§ LISTED ENTRIES:

* * * * *

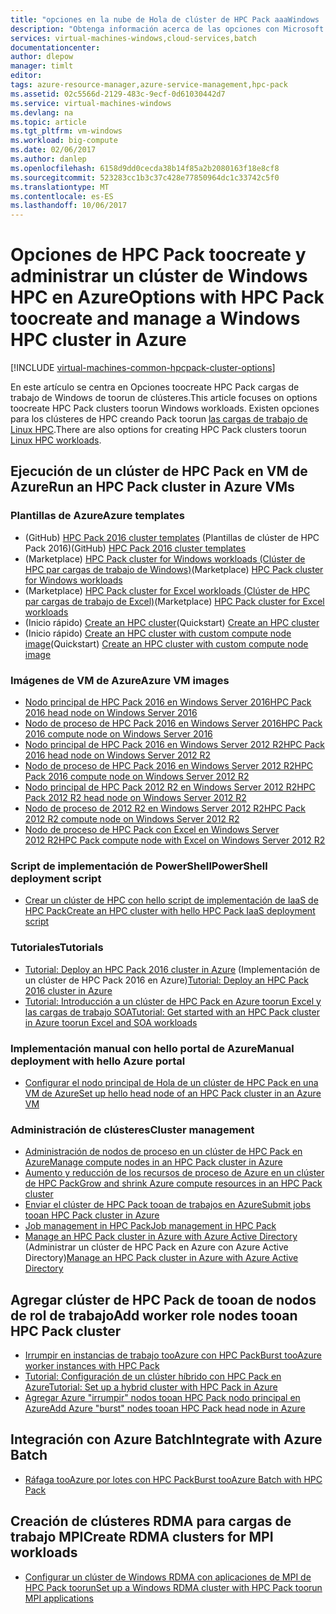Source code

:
 ```yaml
---
title: "opciones en la nube de Hola de clúster de HPC Pack aaaWindows | Documentos de Microsoft"
description: "Obtenga información acerca de las opciones con Microsoft HPC Pack toocreate y administrar un Windows informática de alto rendimiento clúster (HPC) en hello nube de Azure"
services: virtual-machines-windows,cloud-services,batch
documentationcenter: 
author: dlepow
manager: timlt
editor: 
tags: azure-resource-manager,azure-service-management,hpc-pack
ms.assetid: 02c5566d-2129-483c-9ecf-0d61030442d7
ms.service: virtual-machines-windows
ms.devlang: na
ms.topic: article
ms.tgt_pltfrm: vm-windows
ms.workload: big-compute
ms.date: 02/06/2017
ms.author: danlep
ms.openlocfilehash: 6158d9dd0cecda38b14f85a2b2080163f18e8cf8
ms.sourcegitcommit: 523283cc1b3c37c428e77850964dc1c33742c5f0
ms.translationtype: MT
ms.contentlocale: es-ES
ms.lasthandoff: 10/06/2017
---
```

# <a name="options-with-hpc-pack-toocreate-and-manage-a-windows-hpc-cluster-in-azure"></a><span data-ttu-id="d5f69-103">Opciones de HPC Pack toocreate y administrar un clúster de Windows HPC en Azure</span><span class="sxs-lookup"><span data-stu-id="d5f69-103">Options with HPC Pack toocreate and manage a Windows HPC cluster in Azure</span></span>
[!INCLUDE [virtual-machines-common-hpcpack-cluster-options](../../../includes/virtual-machines-common-hpcpack-cluster-options.md)]

<span data-ttu-id="d5f69-104">En este artículo se centra en Opciones toocreate HPC Pack cargas de trabajo de Windows de toorun de clústeres.</span><span class="sxs-lookup"><span data-stu-id="d5f69-104">This article focuses on options toocreate HPC Pack clusters toorun Windows workloads.</span></span> <span data-ttu-id="d5f69-105">Existen opciones para los clústeres de HPC creando Pack toorun [las cargas de trabajo de Linux HPC](../linux/hpcpack-cluster-options.md?toc=%2fazure%2fvirtual-machines%2flinux%2ftoc.json).</span><span class="sxs-lookup"><span data-stu-id="d5f69-105">There are also options for creating HPC Pack clusters toorun [Linux HPC workloads](../linux/hpcpack-cluster-options.md?toc=%2fazure%2fvirtual-machines%2flinux%2ftoc.json).</span></span>


## <a name="run-an-hpc-pack-cluster-in-azure-vms"></a><span data-ttu-id="d5f69-106">Ejecución de un clúster de HPC Pack en VM de Azure</span><span class="sxs-lookup"><span data-stu-id="d5f69-106">Run an HPC Pack cluster in Azure VMs</span></span>
### <a name="azure-templates"></a><span data-ttu-id="d5f69-107">Plantillas de Azure</span><span class="sxs-lookup"><span data-stu-id="d5f69-107">Azure templates</span></span>
* <span data-ttu-id="d5f69-108">(GitHub) [HPC Pack 2016 cluster templates](https://github.com/MsHpcPack/HPCPack2016) (Plantillas de clúster de HPC Pack 2016)</span><span class="sxs-lookup"><span data-stu-id="d5f69-108">(GitHub) [HPC Pack 2016 cluster templates](https://github.com/MsHpcPack/HPCPack2016)</span></span>
* <span data-ttu-id="d5f69-109">(Marketplace) [HPC Pack cluster for Windows workloads (Clúster de HPC par cargas de trabajo de Windows)](https://azure.microsoft.com/marketplace/partners/microsofthpc/newclusterwindowscn/)</span><span class="sxs-lookup"><span data-stu-id="d5f69-109">(Marketplace) [HPC Pack cluster for Windows workloads](https://azure.microsoft.com/marketplace/partners/microsofthpc/newclusterwindowscn/)</span></span>
* <span data-ttu-id="d5f69-110">(Marketplace) [HPC Pack cluster for Excel workloads (Clúster de HPC par cargas de trabajo de Excel)](https://azure.microsoft.com/marketplace/partners/microsofthpc/newclusterexcelcn/)</span><span class="sxs-lookup"><span data-stu-id="d5f69-110">(Marketplace) [HPC Pack cluster for Excel workloads](https://azure.microsoft.com/marketplace/partners/microsofthpc/newclusterexcelcn/)</span></span>
* <span data-ttu-id="d5f69-111">(Inicio rápido) [Create an HPC cluster](https://github.com/Azure/azure-quickstart-templates/tree/master/create-hpc-cluster)</span><span class="sxs-lookup"><span data-stu-id="d5f69-111">(Quickstart) [Create an HPC cluster](https://github.com/Azure/azure-quickstart-templates/tree/master/create-hpc-cluster)</span></span>
* <span data-ttu-id="d5f69-112">(Inicio rápido) [Create an HPC cluster with custom compute node image](https://github.com/Azure/azure-quickstart-templates/tree/master/create-hpc-cluster-custom-image)</span><span class="sxs-lookup"><span data-stu-id="d5f69-112">(Quickstart) [Create an HPC cluster with custom compute node image](https://github.com/Azure/azure-quickstart-templates/tree/master/create-hpc-cluster-custom-image)</span></span>

### <a name="azure-vm-images"></a><span data-ttu-id="d5f69-113">Imágenes de VM de Azure</span><span class="sxs-lookup"><span data-stu-id="d5f69-113">Azure VM images</span></span>
* [<span data-ttu-id="d5f69-114">Nodo principal de HPC Pack 2016 en Windows Server 2016</span><span class="sxs-lookup"><span data-stu-id="d5f69-114">HPC Pack 2016 head node on Windows Server 2016</span></span>](https://azuremarketplace.microsoft.com/en-us/marketplace/apps/Microsoft.HPCPack2016HeadNodeonWindowsServer2016?tab=Overview)
* [<span data-ttu-id="d5f69-115">Nodo de proceso de HPC Pack 2016 en Windows Server 2016</span><span class="sxs-lookup"><span data-stu-id="d5f69-115">HPC Pack 2016 compute node on Windows Server 2016</span></span>](https://azuremarketplace.microsoft.com/en-us/marketplace/apps/Microsoft.HPCPack2016ComputeNodeonWindowsServer2016?tab=Overview)
* [<span data-ttu-id="d5f69-116">Nodo principal de HPC Pack 2016 en Windows Server 2012 R2</span><span class="sxs-lookup"><span data-stu-id="d5f69-116">HPC Pack 2016 head node on Windows Server 2012 R2</span></span>](https://azuremarketplace.microsoft.com/en-us/marketplace/apps/Microsoft.HPCPack2016HeadNodeonWindowsServer2012R2?tab=Overview)
* [<span data-ttu-id="d5f69-117">Nodo de proceso de HPC Pack 2016 en Windows Server 2012 R2</span><span class="sxs-lookup"><span data-stu-id="d5f69-117">HPC Pack 2016 compute node on Windows Server 2012 R2</span></span>](https://azuremarketplace.microsoft.com/en-us/marketplace/apps/Microsoft.HPCPack2016ComputeNodeonWindowsServer2012R2?tab=Overview)
* [<span data-ttu-id="d5f69-118">Nodo principal de HPC Pack 2012 R2 en Windows Server 2012 R2</span><span class="sxs-lookup"><span data-stu-id="d5f69-118">HPC Pack 2012 R2 head node on Windows Server 2012 R2</span></span>](https://azure.microsoft.com/marketplace/partners/microsoft/hpcpack2012r2onwindowsserver2012r2/)
* [<span data-ttu-id="d5f69-119">Nodo de proceso de 2012 R2 en Windows Server 2012 R2</span><span class="sxs-lookup"><span data-stu-id="d5f69-119">HPC Pack 2012 R2 compute node on Windows Server 2012 R2</span></span>](https://azure.microsoft.com/marketplace/partners/microsoft/hpcpack2012r2computenodeonwindowsserver2012r2/)
* [<span data-ttu-id="d5f69-120">Nodo de proceso de HPC Pack con Excel en Windows Server 2012 R2</span><span class="sxs-lookup"><span data-stu-id="d5f69-120">HPC Pack compute node with Excel on Windows Server 2012 R2</span></span>](https://azure.microsoft.com/marketplace/partners/microsoft/hpcpack2012r2computenodewithexcelonwindowsserver2012r2/)

### <a name="powershell-deployment-script"></a><span data-ttu-id="d5f69-121">Script de implementación de PowerShell</span><span class="sxs-lookup"><span data-stu-id="d5f69-121">PowerShell deployment script</span></span>
* [<span data-ttu-id="d5f69-122">Crear un clúster de HPC con hello script de implementación de IaaS de HPC Pack</span><span class="sxs-lookup"><span data-stu-id="d5f69-122">Create an HPC cluster with hello HPC Pack IaaS deployment script</span></span>](classic/hpcpack-cluster-powershell-script.md?toc=%2fazure%2fvirtual-machines%2fwindows%2fclassic%2ftoc.json)

### <a name="tutorials"></a><span data-ttu-id="d5f69-123">Tutoriales</span><span class="sxs-lookup"><span data-stu-id="d5f69-123">Tutorials</span></span>
* <span data-ttu-id="d5f69-124">[Tutorial: Deploy an HPC Pack 2016 cluster in Azure](hpcpack-2016-cluster.md?toc=%2fazure%2fvirtual-machines%2fwindows%2ftoc.json) (Implementación de un clúster de HPC Pack 2016 en Azure)</span><span class="sxs-lookup"><span data-stu-id="d5f69-124">[Tutorial: Deploy an HPC Pack 2016 cluster in Azure](hpcpack-2016-cluster.md?toc=%2fazure%2fvirtual-machines%2fwindows%2ftoc.json)</span></span>
* [<span data-ttu-id="d5f69-125">Tutorial: Introducción a un clúster de HPC Pack en Azure toorun Excel y las cargas de trabajo SOA</span><span class="sxs-lookup"><span data-stu-id="d5f69-125">Tutorial: Get started with an HPC Pack cluster in Azure toorun Excel and SOA workloads</span></span>](excel-cluster-hpcpack.md?toc=%2fazure%2fvirtual-machines%2fwindows%2ftoc.json)

### <a name="manual-deployment-with-hello-azure-portal"></a><span data-ttu-id="d5f69-126">Implementación manual con hello portal de Azure</span><span class="sxs-lookup"><span data-stu-id="d5f69-126">Manual deployment with hello Azure portal</span></span>
* [<span data-ttu-id="d5f69-127">Configurar el nodo principal de Hola de un clúster de HPC Pack en una VM de Azure</span><span class="sxs-lookup"><span data-stu-id="d5f69-127">Set up hello head node of an HPC Pack cluster in an Azure VM</span></span>](hpcpack-cluster-headnode.md?toc=%2fazure%2fvirtual-machines%2fwindows%2ftoc.json)

### <a name="cluster-management"></a><span data-ttu-id="d5f69-128">Administración de clústeres</span><span class="sxs-lookup"><span data-stu-id="d5f69-128">Cluster management</span></span>
* [<span data-ttu-id="d5f69-129">Administración de nodos de proceso en un clúster de HPC Pack en Azure</span><span class="sxs-lookup"><span data-stu-id="d5f69-129">Manage compute nodes in an HPC Pack cluster in Azure</span></span>](classic/hpcpack-cluster-node-manage.md?toc=%2fazure%2fvirtual-machines%2fwindows%2fclassic%2ftoc.json)
* [<span data-ttu-id="d5f69-130">Aumento y reducción de los recursos de proceso de Azure en un clúster de HPC Pack</span><span class="sxs-lookup"><span data-stu-id="d5f69-130">Grow and shrink Azure compute resources in an HPC Pack cluster</span></span>](classic/hpcpack-cluster-node-autogrowshrink.md?toc=%2fazure%2fvirtual-machines%2fwindows%2fclassic%2ftoc.json)
* [<span data-ttu-id="d5f69-131">Enviar el clúster de HPC Pack tooan de trabajos en Azure</span><span class="sxs-lookup"><span data-stu-id="d5f69-131">Submit jobs tooan HPC Pack cluster in Azure</span></span>](hpcpack-cluster-submit-jobs.md?toc=%2fazure%2fvirtual-machines%2fwindows%2ftoc.json)
* [<span data-ttu-id="d5f69-132">Job management in HPC Pack</span><span class="sxs-lookup"><span data-stu-id="d5f69-132">Job management in HPC Pack</span></span>](https://technet.microsoft.com/library/jj899585.aspx)
* <span data-ttu-id="d5f69-133">[Manage an HPC Pack cluster in Azure with Azure Active Directory](hpcpack-cluster-active-directory.md?toc=%2fazure%2fvirtual-machines%2fwindows%2fclassic%2ftoc.json) (Administrar un clúster de HPC Pack en Azure con Azure Active Directory)</span><span class="sxs-lookup"><span data-stu-id="d5f69-133">[Manage an HPC Pack cluster in Azure with Azure Active Directory](hpcpack-cluster-active-directory.md?toc=%2fazure%2fvirtual-machines%2fwindows%2fclassic%2ftoc.json)</span></span>

## <a name="add-worker-role-nodes-tooan-hpc-pack-cluster"></a><span data-ttu-id="d5f69-134">Agregar clúster de HPC Pack de tooan de nodos de rol de trabajo</span><span class="sxs-lookup"><span data-stu-id="d5f69-134">Add worker role nodes tooan HPC Pack cluster</span></span>
* [<span data-ttu-id="d5f69-135">Irrumpir en instancias de trabajo tooAzure con HPC Pack</span><span class="sxs-lookup"><span data-stu-id="d5f69-135">Burst tooAzure worker instances with HPC Pack</span></span>](https://technet.microsoft.com/library/gg481749.aspx)
* [<span data-ttu-id="d5f69-136">Tutorial: Configuración de un clúster híbrido con HPC Pack en Azure</span><span class="sxs-lookup"><span data-stu-id="d5f69-136">Tutorial: Set up a hybrid cluster with HPC Pack in Azure</span></span>](../../cloud-services/cloud-services-setup-hybrid-hpcpack-cluster.md)
* [<span data-ttu-id="d5f69-137">Agregar Azure "irrumpir" nodos tooan HPC Pack nodo principal en Azure</span><span class="sxs-lookup"><span data-stu-id="d5f69-137">Add Azure "burst" nodes tooan HPC Pack head node in Azure</span></span>](classic/hpcpack-cluster-node-burst.md?toc=%2fazure%2fvirtual-machines%2fwindows%2fclassic%2ftoc.json)

## <a name="integrate-with-azure-batch"></a><span data-ttu-id="d5f69-138">Integración con Azure Batch</span><span class="sxs-lookup"><span data-stu-id="d5f69-138">Integrate with Azure Batch</span></span>
* [<span data-ttu-id="d5f69-139">Ráfaga tooAzure por lotes con HPC Pack</span><span class="sxs-lookup"><span data-stu-id="d5f69-139">Burst tooAzure Batch with HPC Pack</span></span>](https://technet.microsoft.com/library/mt612877.aspx)

## <a name="create-rdma-clusters-for-mpi-workloads"></a><span data-ttu-id="d5f69-140">Creación de clústeres RDMA para cargas de trabajo MPI</span><span class="sxs-lookup"><span data-stu-id="d5f69-140">Create RDMA clusters for MPI workloads</span></span>
* [<span data-ttu-id="d5f69-141">Configurar un clúster de Windows RDMA con aplicaciones de MPI de HPC Pack toorun</span><span class="sxs-lookup"><span data-stu-id="d5f69-141">Set up a Windows RDMA cluster with HPC Pack toorun MPI applications</span></span>](classic/hpcpack-rdma-cluster.md?toc=%2fazure%2fvirtual-machines%2fwindows%2fclassic%2ftoc.json)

* * * * *

§ TASK BRIEF:
Output the lines above between the one holding "nodos tooan HPC" and the one holding "tooAzure por lotes", inclusive, with nothing before or after them.

§ RESULT FOR THIS TASK:
* [<span data-ttu-id="d5f69-137">Agregar Azure "irrumpir" nodos tooan HPC Pack nodo principal en Azure</span><span class="sxs-lookup"><span data-stu-id="d5f69-137">Add Azure "burst" nodes tooan HPC Pack head node in Azure</span></span>](classic/hpcpack-cluster-node-burst.md?toc=%2fazure%2fvirtual-machines%2fwindows%2fclassic%2ftoc.json)

## <a name="integrate-with-azure-batch"></a><span data-ttu-id="d5f69-138">Integración con Azure Batch</span><span class="sxs-lookup"><span data-stu-id="d5f69-138">Integrate with Azure Batch</span></span>
* [<span data-ttu-id="d5f69-139">Ráfaga tooAzure por lotes con HPC Pack</span><span class="sxs-lookup"><span data-stu-id="d5f69-139">Burst tooAzure Batch with HPC Pack</span></span>](https://technet.microsoft.com/library/mt612877.aspx)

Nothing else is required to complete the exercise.